(EXCERPTED PASSAGE begins)

It is the responsibility of those licensed as officers of the court to use their training, experience and skills to provide services in the public interest for which compensation may not be available. It is the responsibility of those who manage law firms to create an environment that is hospitable to the rendering of a reasonable amount of uncompensated service by lawyers practicing in that firm.

Service in the public interest many take many forms. These include but are not limited to pro bono representation of persons unable to pay for legal services and assistance in the organized bar's efforts at law reform. An individual lawyer's efforts in these areas is evidence of the lawyer's good character and fitness to practice law, and the efforts of the bar as a whole are essential to the bar's maintenance of professionalism.

The absence from the proposed new rules of ABA Model Rule 6.1 regarding pro bono and public service therefore should not be interpreted as limiting the responsibility of attorneys to render uncompensated service in the public interest. Rather, the rationale for the absence of ABA Model Rule 6.1 is that this concept is not appropriate for a disciplinary code, because an appropriate disciplinary standard regarding pro bono and public service is difficult, if not impossible, to articulate. That ABA Model Rule 6.1 itself uses the word "should" instead of "shall" in describing this duty reflects the uncertainty of the ABA on this issue.

The quality of the legal professional can be no better than that of its members. Lawyers must exercise good judgment and candor in supporting applicants for membership in the bar.

Lawyers also must assist in the policing of lawyer misconduct. The vigilance of the bar in preventing and, where required, reporting misconduct can be a formidable deterrent to such misconduct, and a key to maintaining public confidence in the integrity of the profession as a whole in the face of the egregious misconduct of a few.

(EXCERPTED PASSAGE ends)

• [YOUR TASK] Copy the stretch of the passage on lawyers' public service duties from "The absence from" through "on this issue.", replacing "disciplinary code" with "ethics code".

(EXERCISE DATA begins)

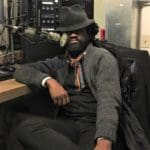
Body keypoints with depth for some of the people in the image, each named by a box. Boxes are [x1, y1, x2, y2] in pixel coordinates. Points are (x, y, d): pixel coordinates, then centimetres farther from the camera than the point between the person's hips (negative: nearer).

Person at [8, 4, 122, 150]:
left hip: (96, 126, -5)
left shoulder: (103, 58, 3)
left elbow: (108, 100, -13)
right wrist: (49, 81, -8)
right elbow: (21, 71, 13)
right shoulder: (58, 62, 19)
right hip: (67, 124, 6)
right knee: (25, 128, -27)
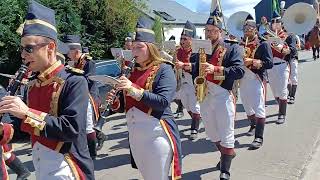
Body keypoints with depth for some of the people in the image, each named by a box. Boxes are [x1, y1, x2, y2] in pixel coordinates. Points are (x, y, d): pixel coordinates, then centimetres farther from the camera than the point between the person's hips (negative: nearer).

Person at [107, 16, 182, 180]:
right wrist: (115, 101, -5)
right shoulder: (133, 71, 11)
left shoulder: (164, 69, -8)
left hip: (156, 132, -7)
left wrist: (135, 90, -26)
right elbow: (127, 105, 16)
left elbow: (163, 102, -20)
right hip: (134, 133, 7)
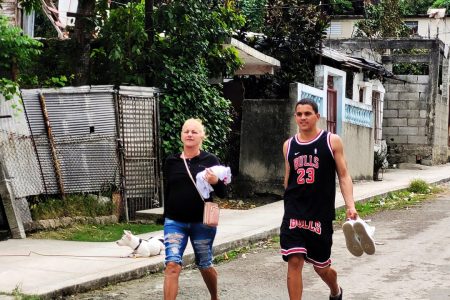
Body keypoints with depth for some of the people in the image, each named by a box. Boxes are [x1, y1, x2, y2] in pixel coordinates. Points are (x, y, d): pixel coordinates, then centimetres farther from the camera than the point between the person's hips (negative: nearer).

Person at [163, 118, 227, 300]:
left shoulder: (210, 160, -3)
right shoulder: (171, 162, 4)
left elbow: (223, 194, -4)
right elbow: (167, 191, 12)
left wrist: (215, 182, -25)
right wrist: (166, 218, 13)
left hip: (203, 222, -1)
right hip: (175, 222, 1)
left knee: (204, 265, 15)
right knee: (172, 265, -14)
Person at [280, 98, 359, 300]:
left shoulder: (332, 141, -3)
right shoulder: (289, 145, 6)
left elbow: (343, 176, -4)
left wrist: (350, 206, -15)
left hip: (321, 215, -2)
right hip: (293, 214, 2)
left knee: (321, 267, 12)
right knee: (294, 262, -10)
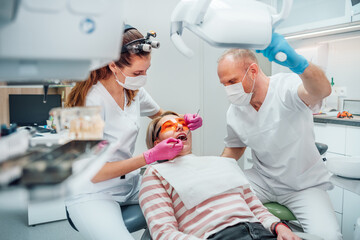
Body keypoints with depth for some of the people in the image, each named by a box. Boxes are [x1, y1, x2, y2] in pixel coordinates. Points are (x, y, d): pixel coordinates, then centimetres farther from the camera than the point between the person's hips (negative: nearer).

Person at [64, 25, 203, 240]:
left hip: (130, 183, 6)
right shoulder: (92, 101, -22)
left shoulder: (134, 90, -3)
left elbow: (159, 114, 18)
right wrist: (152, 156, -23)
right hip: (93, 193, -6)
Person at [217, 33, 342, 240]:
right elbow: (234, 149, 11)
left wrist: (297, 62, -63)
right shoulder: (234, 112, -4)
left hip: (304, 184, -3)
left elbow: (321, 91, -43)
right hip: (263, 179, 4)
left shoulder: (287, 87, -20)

(EXERCISE DATA ends)
(EXERCISE DATA begins)

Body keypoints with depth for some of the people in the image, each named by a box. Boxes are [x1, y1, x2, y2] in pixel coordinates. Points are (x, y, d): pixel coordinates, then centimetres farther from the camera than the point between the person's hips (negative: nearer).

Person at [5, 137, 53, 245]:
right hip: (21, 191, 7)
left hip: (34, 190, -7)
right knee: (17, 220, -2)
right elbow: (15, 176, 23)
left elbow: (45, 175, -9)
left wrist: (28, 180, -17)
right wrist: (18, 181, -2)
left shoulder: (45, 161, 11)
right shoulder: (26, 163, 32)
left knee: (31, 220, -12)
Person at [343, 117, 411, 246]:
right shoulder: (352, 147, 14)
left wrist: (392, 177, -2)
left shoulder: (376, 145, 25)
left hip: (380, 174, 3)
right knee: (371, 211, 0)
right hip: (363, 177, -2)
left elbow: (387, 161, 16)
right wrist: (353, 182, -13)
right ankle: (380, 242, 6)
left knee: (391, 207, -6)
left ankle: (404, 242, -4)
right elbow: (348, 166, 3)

(EXERCISE DATA ends)

• [OUTPUT OF THE EXERCISE]
The absence from the proposed new rules of ABA Model Rule 6.1 regarding pro bono and public service therefore should not be interpreted as limiting the responsibility of attorneys to render uncompensated service in the public interest. Rather, the rationale for the absence of ABA Model Rule 6.1 is that this concept is not appropriate for a ethics code, because an appropriate disciplinary standard regarding pro bono and public service is difficult, if not impossible, to articulate. That ABA Model Rule 6.1 itself uses the word "should" instead of "shall" in describing this duty reflects the uncertainty of the ABA on this issue.